(Figure understanding tasks)
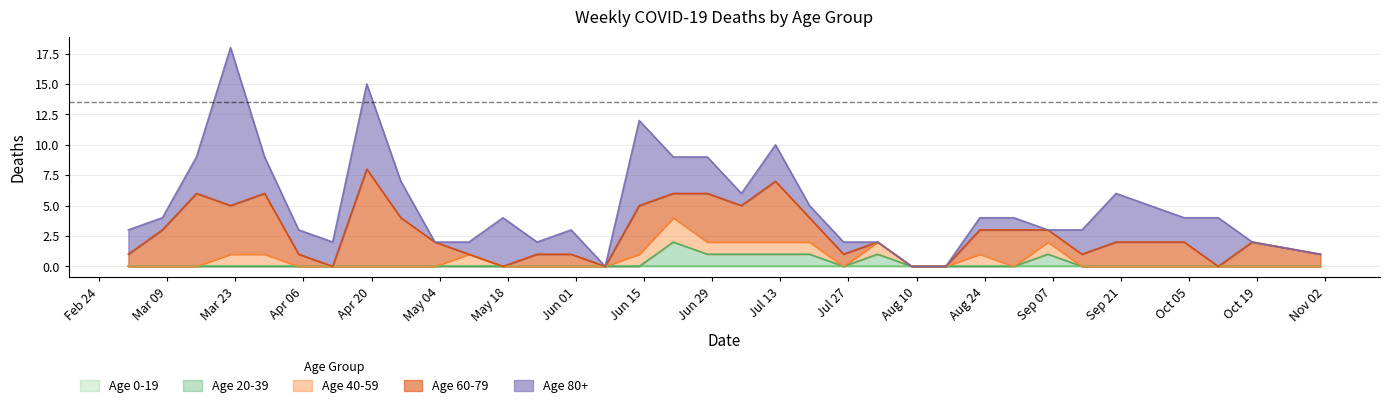

At which label does Age 60-79 first exceed 2?

2020-03-08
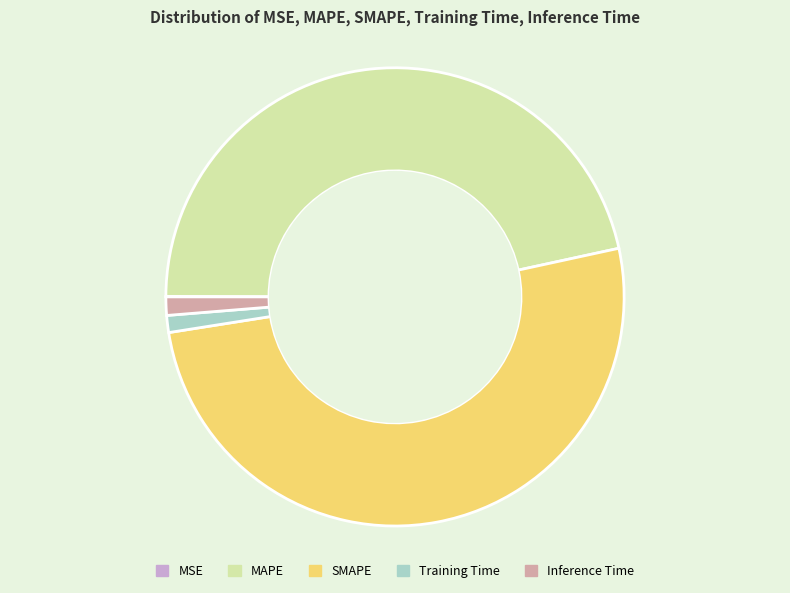

The SMAPE slice represents 42% of the pie. True or false?

False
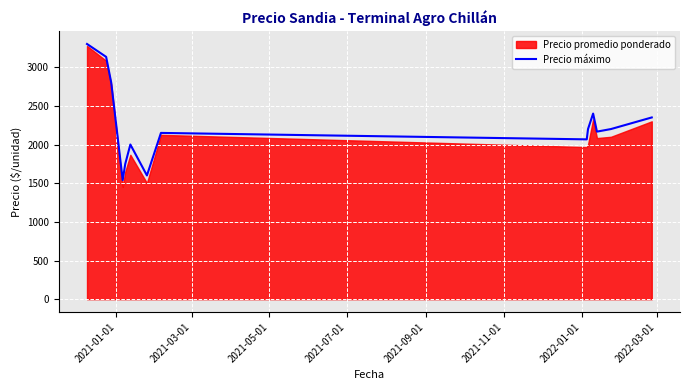

True or false: the data has more than 2 interior local peaks.

True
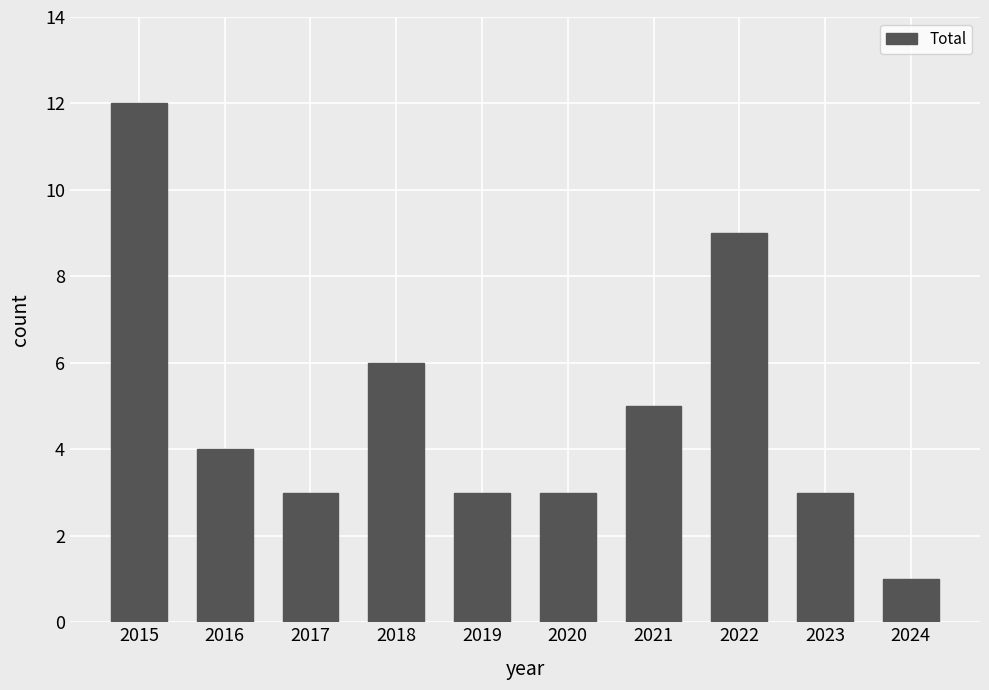

What is the sum of the values at 2023 and 2019?

6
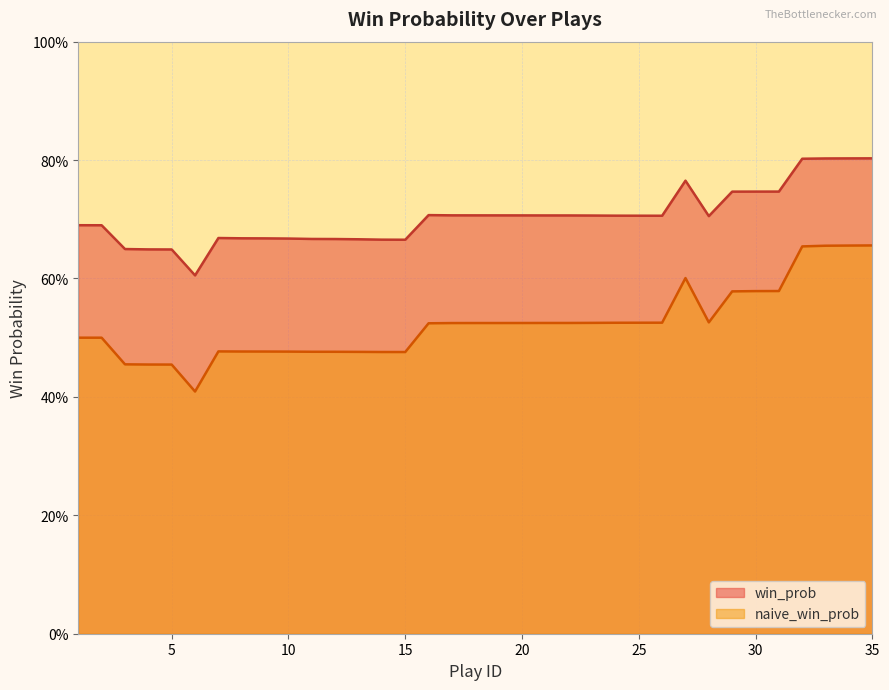

What is the difference between the highest and lowest values at 25?

0.2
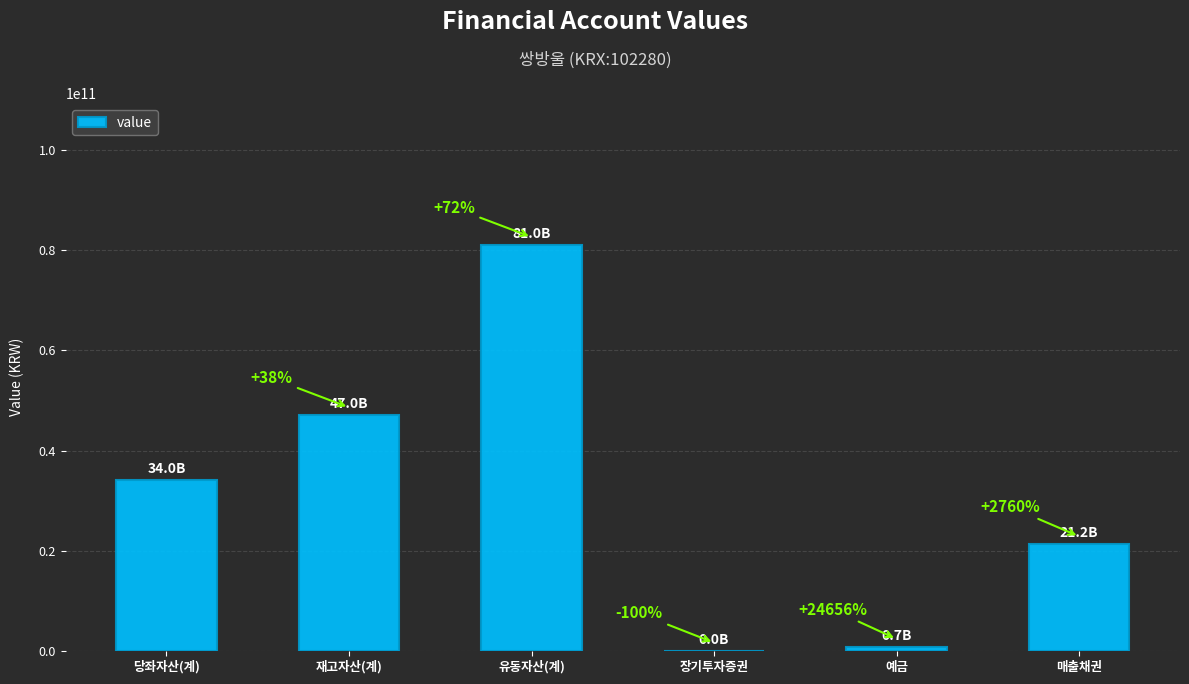

What is the average value?

30667988167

Your goal:
Please write out the entire listing above word for word, leaving out the pictures.

Exercise output:
At which label does Age 60-79 first exceed 2?

2020-03-08

The SMAPE slice represents 42% of the pie. True or false?

False

True or false: the data has more than 2 interior local peaks.

True

What is the sum of the values at 2023 and 2019?

6

What is the difference between the highest and lowest values at 25?

0.2

What is the average value?

30667988167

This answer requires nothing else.